As for Auntie Dang, she's not yet divulged her role in the story. Her version of events goes like this: She took the expected call on her mobile phone. There were a couple of new players at the table, strangers flashing money. At the same time, there were rumours that that night's game could maybe expect to be interrupted by cops or gangsters.
The voice on the other end of Auntie Dang's mobile promised to charge the strangers a fee to join the game and that fee would become the dhon tang stipend. She sees nothing wrong with taking the job. In her mind, the consequences that followed are not her fault.
"Stupid brat." That's how she later referred to her two-year-old grandson. She says the mauling he endured was "his own karma" -- bad luck inherited from his bargirl mum and long-gone slum father.
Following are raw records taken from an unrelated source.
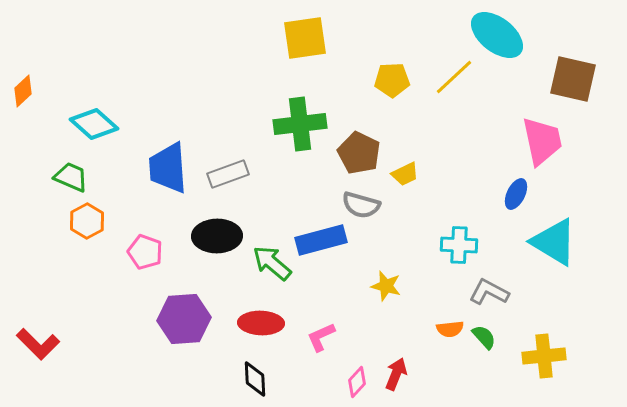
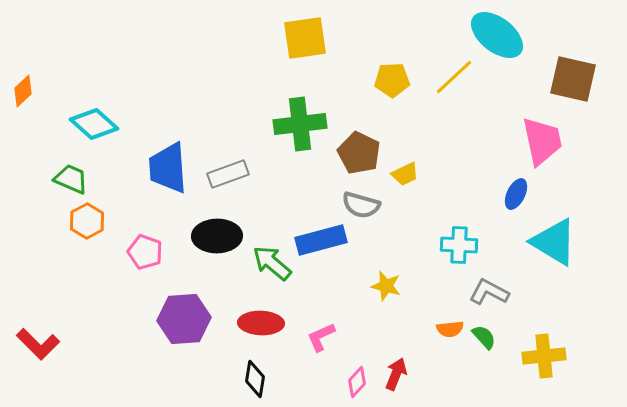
green trapezoid: moved 2 px down
black diamond: rotated 12 degrees clockwise
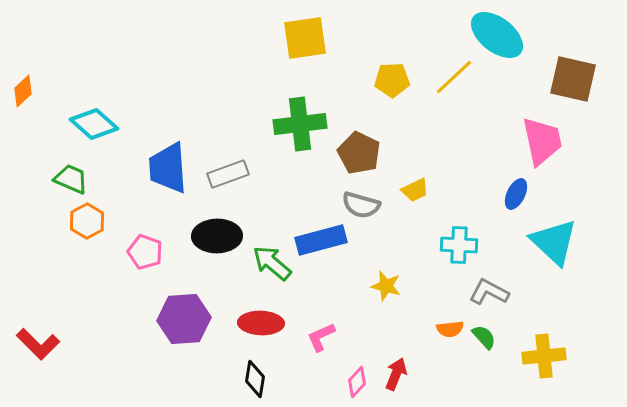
yellow trapezoid: moved 10 px right, 16 px down
cyan triangle: rotated 12 degrees clockwise
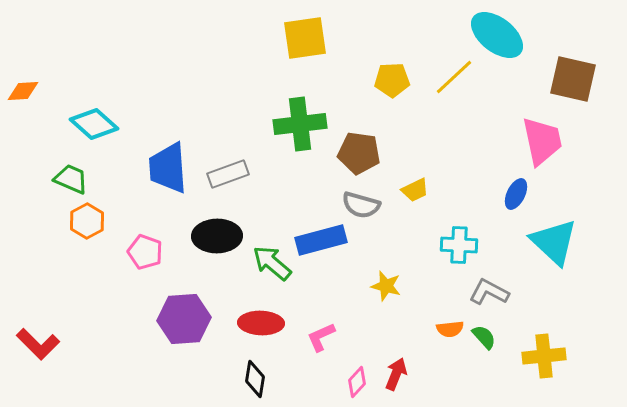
orange diamond: rotated 40 degrees clockwise
brown pentagon: rotated 18 degrees counterclockwise
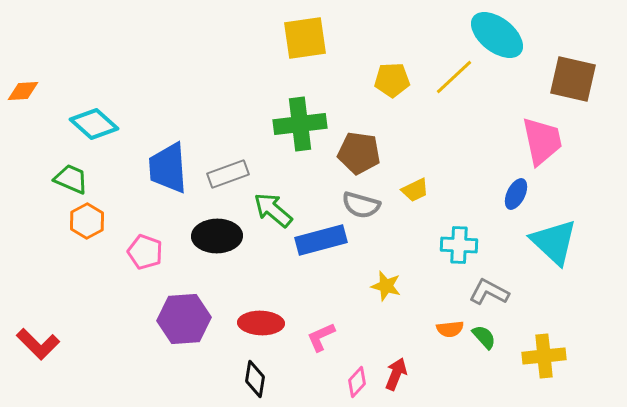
green arrow: moved 1 px right, 53 px up
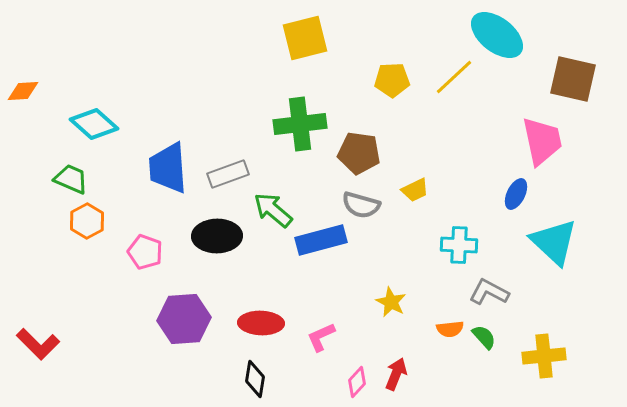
yellow square: rotated 6 degrees counterclockwise
yellow star: moved 5 px right, 16 px down; rotated 12 degrees clockwise
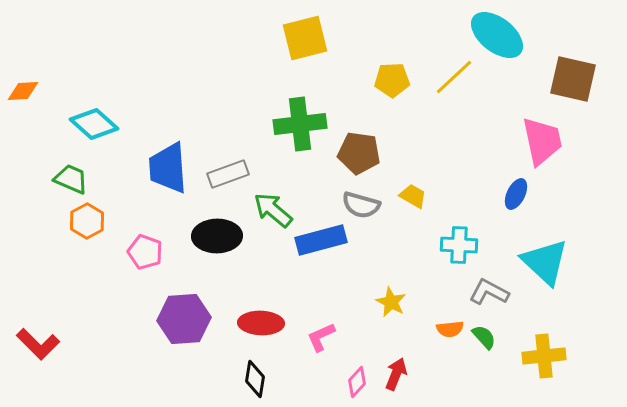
yellow trapezoid: moved 2 px left, 6 px down; rotated 124 degrees counterclockwise
cyan triangle: moved 9 px left, 20 px down
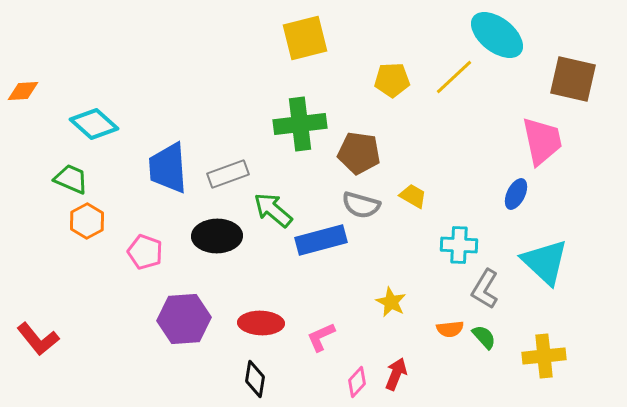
gray L-shape: moved 4 px left, 3 px up; rotated 87 degrees counterclockwise
red L-shape: moved 5 px up; rotated 6 degrees clockwise
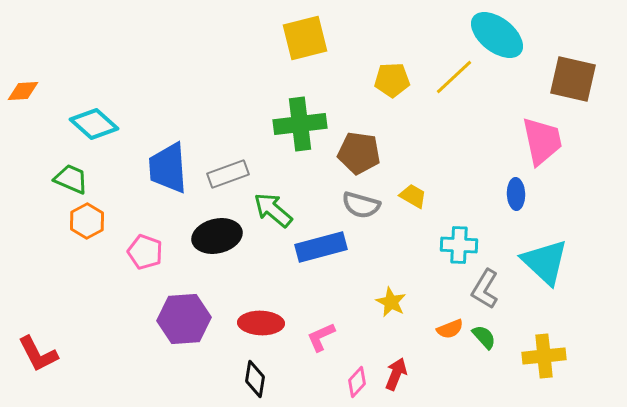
blue ellipse: rotated 28 degrees counterclockwise
black ellipse: rotated 12 degrees counterclockwise
blue rectangle: moved 7 px down
orange semicircle: rotated 16 degrees counterclockwise
red L-shape: moved 15 px down; rotated 12 degrees clockwise
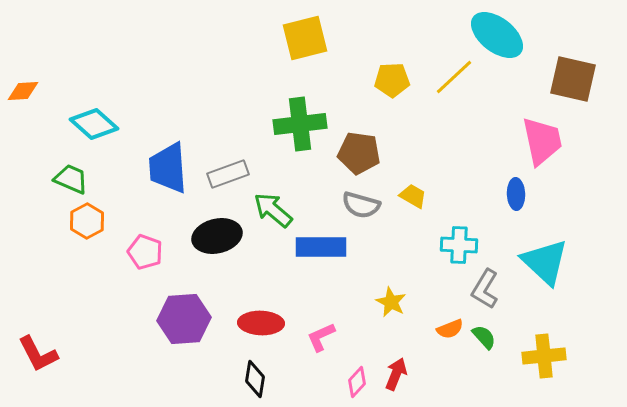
blue rectangle: rotated 15 degrees clockwise
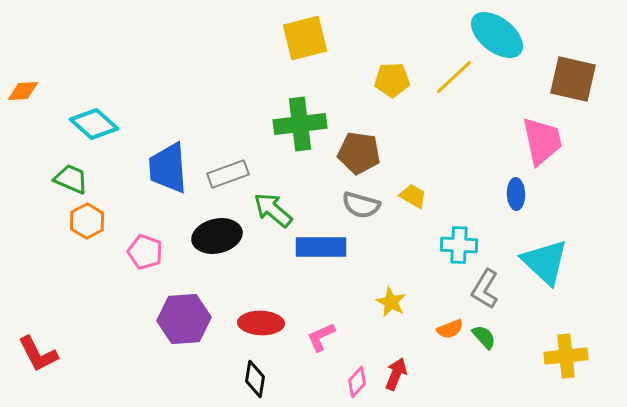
yellow cross: moved 22 px right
A neighbour recorded her saying it.
In interviews with police she skipped that part and said only that most nights Jai would sleep through all the noise of the slum and the loud TV. This would allow her to leave in the middle of the night and scare up some income as a dhon tang.
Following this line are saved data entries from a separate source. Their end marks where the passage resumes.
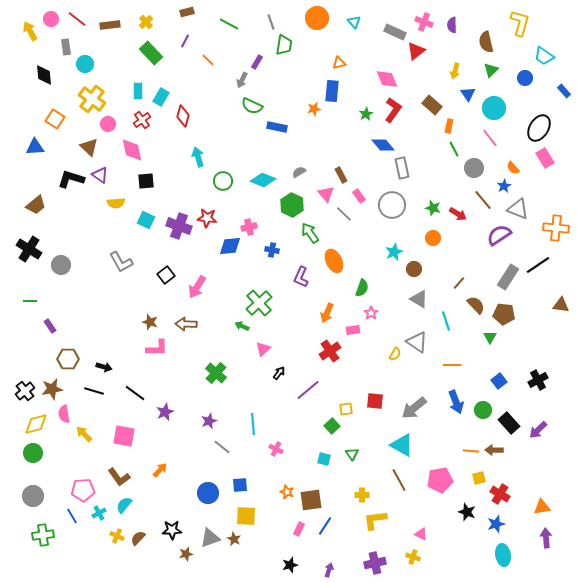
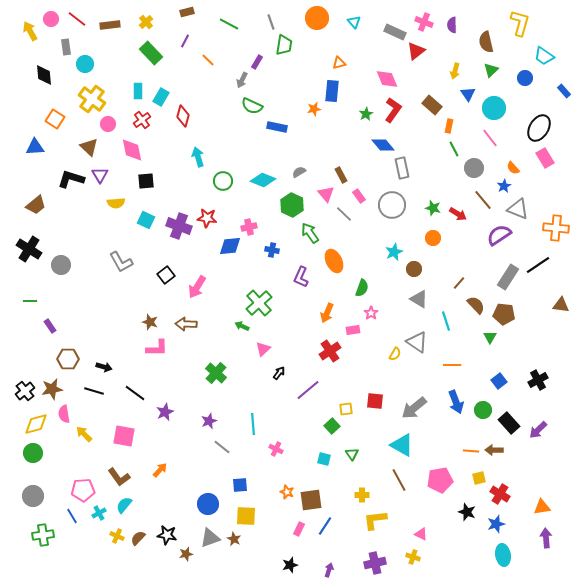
purple triangle at (100, 175): rotated 24 degrees clockwise
blue circle at (208, 493): moved 11 px down
black star at (172, 530): moved 5 px left, 5 px down; rotated 12 degrees clockwise
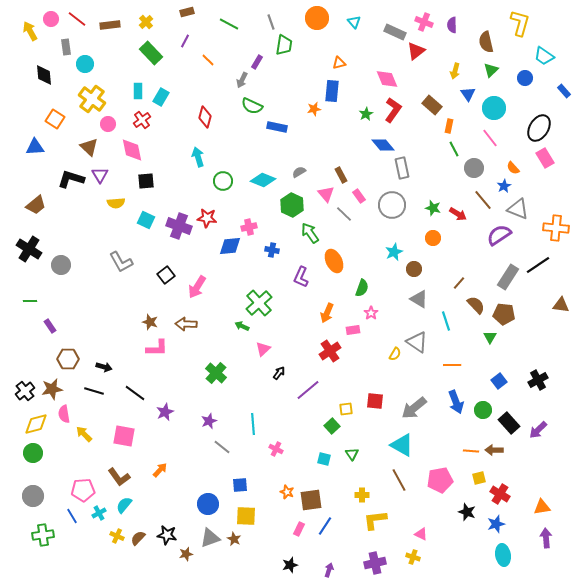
red diamond at (183, 116): moved 22 px right, 1 px down
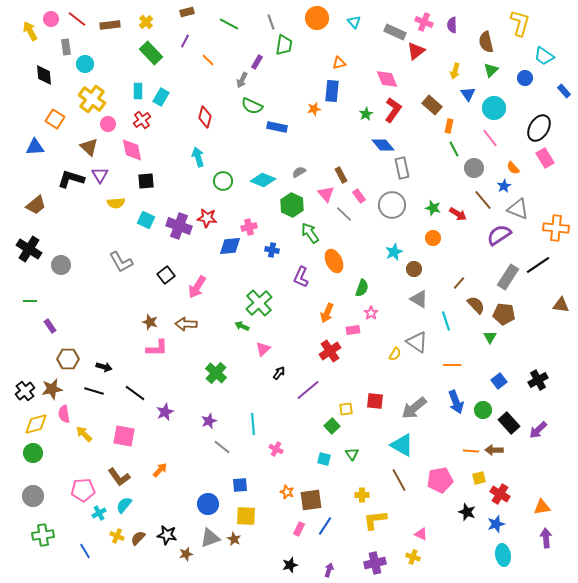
blue line at (72, 516): moved 13 px right, 35 px down
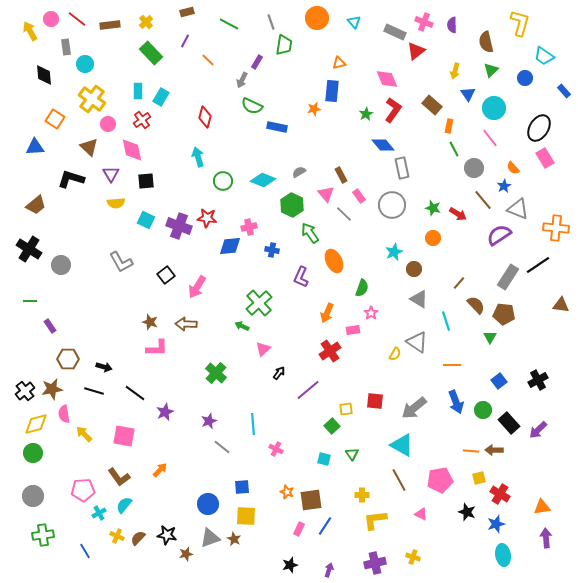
purple triangle at (100, 175): moved 11 px right, 1 px up
blue square at (240, 485): moved 2 px right, 2 px down
pink triangle at (421, 534): moved 20 px up
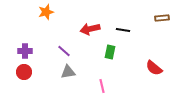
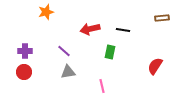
red semicircle: moved 1 px right, 2 px up; rotated 84 degrees clockwise
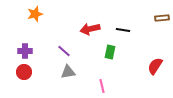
orange star: moved 11 px left, 2 px down
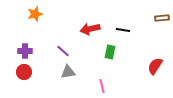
purple line: moved 1 px left
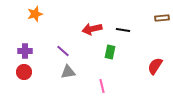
red arrow: moved 2 px right
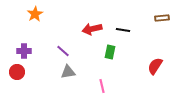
orange star: rotated 14 degrees counterclockwise
purple cross: moved 1 px left
red circle: moved 7 px left
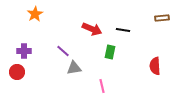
red arrow: rotated 144 degrees counterclockwise
red semicircle: rotated 36 degrees counterclockwise
gray triangle: moved 6 px right, 4 px up
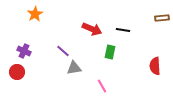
purple cross: rotated 24 degrees clockwise
pink line: rotated 16 degrees counterclockwise
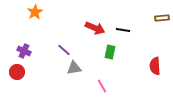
orange star: moved 2 px up
red arrow: moved 3 px right, 1 px up
purple line: moved 1 px right, 1 px up
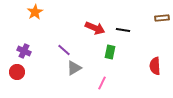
gray triangle: rotated 21 degrees counterclockwise
pink line: moved 3 px up; rotated 56 degrees clockwise
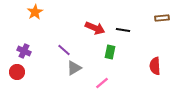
pink line: rotated 24 degrees clockwise
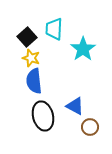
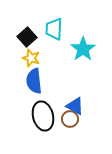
brown circle: moved 20 px left, 8 px up
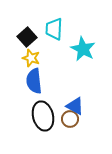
cyan star: rotated 10 degrees counterclockwise
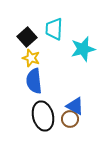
cyan star: rotated 30 degrees clockwise
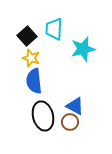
black square: moved 1 px up
brown circle: moved 3 px down
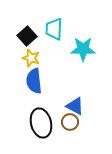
cyan star: rotated 15 degrees clockwise
black ellipse: moved 2 px left, 7 px down
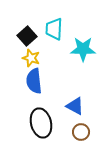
brown circle: moved 11 px right, 10 px down
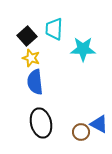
blue semicircle: moved 1 px right, 1 px down
blue triangle: moved 24 px right, 18 px down
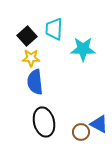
yellow star: rotated 18 degrees counterclockwise
black ellipse: moved 3 px right, 1 px up
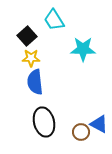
cyan trapezoid: moved 9 px up; rotated 35 degrees counterclockwise
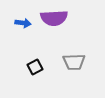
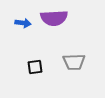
black square: rotated 21 degrees clockwise
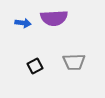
black square: moved 1 px up; rotated 21 degrees counterclockwise
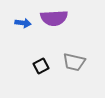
gray trapezoid: rotated 15 degrees clockwise
black square: moved 6 px right
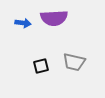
black square: rotated 14 degrees clockwise
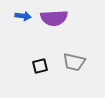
blue arrow: moved 7 px up
black square: moved 1 px left
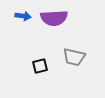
gray trapezoid: moved 5 px up
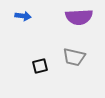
purple semicircle: moved 25 px right, 1 px up
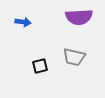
blue arrow: moved 6 px down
The fact Jai was mauled by a pack of dogs, blame the mother, she said. Her daughter should have been home watching Jai instead of working in a slum pub until the wee hours of the morning.
As a general rule, slum grandmothers who have lived all their lives on the far side of the law do not tell the truth. It can complicate life; make a mess of things. Usually, when you are responsible for this, that or the other, recounting the story exactly the way it happened would bring only more problems -- such as questions about gambling dens. That's the Klong Toey mentality. So grandmothers lie to avoid responsibility.
The morning after Jai's mauling, the Bangkok municipality collected 51 (yes, 51) stray dogs from the immediate area. But that is only a beginning; there are many left. People are now afraid to go out at night without a big stick for protection.
In the slums everyone knows who's responsible and who's at fault for Jai's near death. But in finer quarters of Bangkok, people only know what they saw in the papers and online: news of a dog attack and horrid photos of a child's face posted on Facebook.
Today, if you could see Auntie Dang at the hospital, you might not recognise her as the slum's dhon tang guilty of child neglect. In her new role as Jai's doting grandmum, she looks all cleaned up with hair freshly combed. You'd think she'd won the lottery. And, in a way, I guess she did.
The other day a well-dressed lady in high heels came into the hospital and asked where this poor granny was who had cared for the dog-mauled two-year-old boy. The pretty lady had seen the news and grim photos of the boy on Facebook.
She found Auntie Dang and handed her an envelope -- a well-endowed envelope intended to help Jai. Then the lady pulled out her camera phone and took a "selfie" to show her friends that she had actually delivered the donation for the dog-mauled boy.
This was the third such envelope of the day delivered to Auntie Dang. She'd received two other well-endowed envelopes the previous evening, but that money was gone. Lost them playing Hi-Lo.
Usually, when old ladies gamble, they do not play Hi-Lo. It's too risky a game for elderly blood pressure. They prefer a more mundane, genteel form of gambling. But Auntie Dang was feeling heady and lucky with her newfound "wealth". For a day she was a "player" -- not a slum dhon tang.
No matter, the money had been donated with singular intent: to help Jai. Naturally, Auntie Dang says her intention was to win and turn the donation into even greater wealth. But it's anyone's guess whether or not the money would have ever benefited Jai.
So, what of tomorrow? Well, Master Jai shall fully recover. Hopefully. Meanwhile, we can make sure all of the children crowded into Auntie Dang's shack go to school. This will inject a bit of regularity and food into their lives.
As for Auntie Dang, the police asked enough questions of enough people that they were able to stop the gambling. For now.
They also gave Auntie Dang a stern lecture about childcare versus child neglect. Will she listen and learn? She swears she will -- even swore in front of her Sacred Statues to love Jai with all her heart.
Do we believe her? No matter. For now she remains Jai's primary caregiver despite the obvious gamble.